** Opening TASK INPUTS block **

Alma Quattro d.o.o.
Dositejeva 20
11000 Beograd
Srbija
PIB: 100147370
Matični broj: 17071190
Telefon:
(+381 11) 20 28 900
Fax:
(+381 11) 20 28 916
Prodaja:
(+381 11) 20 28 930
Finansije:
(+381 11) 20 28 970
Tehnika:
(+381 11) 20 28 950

** Closing TASK INPUTS block **

- **DESCRIPTION OF THE TASK**: Put the lines of the material above into a Markdown table with two columns, Row and Line, numbering each row and leaving out blank lines.

- **TASK OUTPUT**:
| Row | Line |
|---|---|
| 1 | Alma Quattro d.o.o. |
| 2 | Dositejeva 20 |
| 3 | 11000 Beograd |
| 4 | Srbija |
| 5 | PIB: 100147370 |
| 6 | Matični broj: 17071190 |
| 7 | Telefon: |
| 8 | (+381 11) 20 28 900 |
| 9 | Fax: |
| 10 | (+381 11) 20 28 916 |
| 11 | Prodaja: |
| 12 | (+381 11) 20 28 930 |
| 13 | Finansije: |
| 14 | (+381 11) 20 28 970 |
| 15 | Tehnika: |
| 16 | (+381 11) 20 28 950 |